Even when the grandkids begin to suspect they are eating their own granny, Chakide pressurises them to keep eating until they are finished.

Once the kids have entirely consumed their precious gran, Chakide runs off and reveals his macabre deception, mockingly telling them: “Peh! Peh! Nadla ugogo wenu! (You have eaten your grandmother).”

The folktale is a clear parallel for how Zuma wielded manipulative power within the ANC.

His leadership has been about playing a game of someone disarmingly plain and rural.

With that display of rural plainness, Zuma was able to manoeuvre his way through troubles, appearing to be an uncomplicated man of the people.

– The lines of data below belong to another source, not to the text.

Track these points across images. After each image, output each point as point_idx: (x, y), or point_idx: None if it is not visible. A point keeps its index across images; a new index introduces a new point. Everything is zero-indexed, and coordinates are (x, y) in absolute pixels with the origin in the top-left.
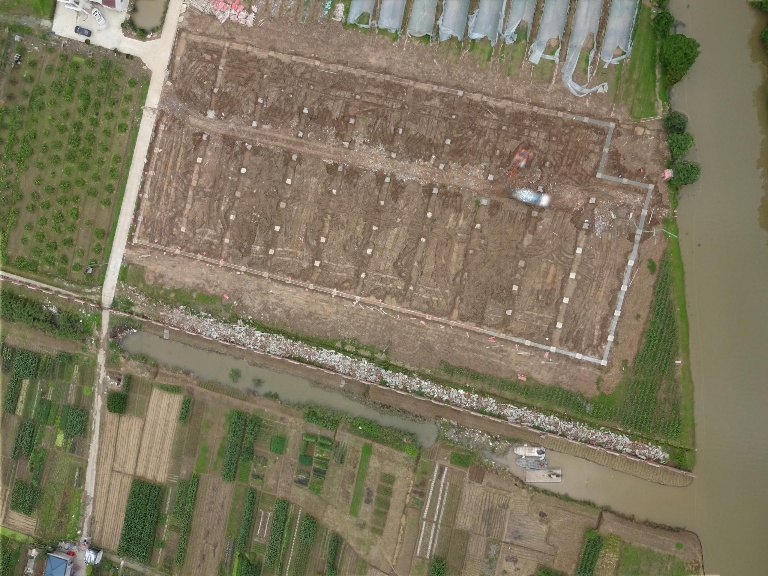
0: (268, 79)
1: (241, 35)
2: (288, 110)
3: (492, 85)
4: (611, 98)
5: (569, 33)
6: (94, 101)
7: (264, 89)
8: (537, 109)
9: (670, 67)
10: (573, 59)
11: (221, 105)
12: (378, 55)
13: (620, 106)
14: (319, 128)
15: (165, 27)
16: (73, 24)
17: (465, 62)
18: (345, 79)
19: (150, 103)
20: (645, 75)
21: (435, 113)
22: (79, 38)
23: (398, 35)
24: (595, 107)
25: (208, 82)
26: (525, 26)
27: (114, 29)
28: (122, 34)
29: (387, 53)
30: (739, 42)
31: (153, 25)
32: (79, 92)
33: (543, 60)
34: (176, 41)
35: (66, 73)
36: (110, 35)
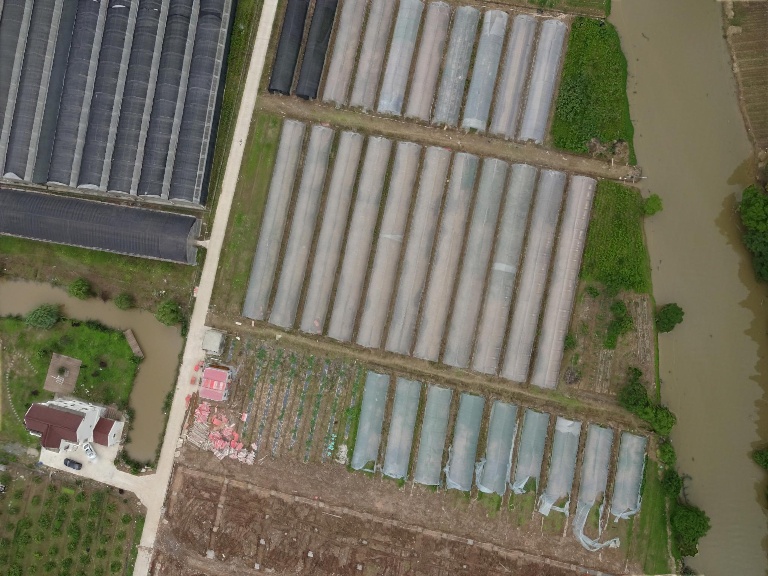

The ANC itself, much like the children in the folktale, went along, eating up its principles, pushing its own tolerance for distasteful behaviour further, absorbing more and more of the leader’s weaknesses, believing that the rural person in him had a boundary of some sort.

Yet Zuma was far from plain. Unable to curb his taste for accumulation – so obviously on display with the massive size of the Nkandla homestead – his need to accrue became a burden to the nation.

If anything, Zuma has taught us that there are times when a person’s conduct in his household has a bearing on his general orientation towards public office.

Some people may consider it unfair for me to say this, but no adult who has a pattern of failure to financially maintain the needs of his immediate household should be trusted with public office.

I emphasise pattern here.

Any adult who has over two dozen children and continues to have children when his own already-generous public servant salary is overstretched is a reckless adult.

Expect the person who behaves so patently irresponsibly regarding his own household matters to bring the exact same mode of behaviour into public office.

Zuma’s personal behaviour has displayed incorrigibility.

Ironic, for a man who has styled himself as the quintessential Afri-can patriarch, that he fails so dismally ukondla (to maintain his household).

Unfortunately, that he sacrificed his life for the struggle is no excuse since, firstly, he built up sufficient social and political capital over the past 20 years in government, and he could have set himself on the correct adult path towards household stability.

People will tell you we are prejudiced towards Zuma’s cultural outlook when we criticise his expansive household tendencies.

But it is Zuma’s behaviour that was the insult to African culture.

Traditionally, a man was expected to take on a household size fit for his level of economic wealth.

Besides, each wife in a polygamous setup would have had to till her own fields and contribute towards the upkeep of her own children.

There was nothing fundamentally African about our president’s lack of responsibility.

Instead, what was strange for someone like me, having grown up in a rural area, was to watch a man who violated every code of masculine honour.

Worst of all, this was a man who seemed to be at the total behest of venal men – the Guptas – who seemed to have turned him into a mendicant in his own home.

For years it has bothered me that this African man, who should at the least have an inner sense of inkani (stubbornness) willingly placed himself at the beck and call of the Gupta nonentities.

Everything he does violates what I grew up being taught as African sense, and nothing he has done remotely resembles the universally accepted norm of “responsible adult male”.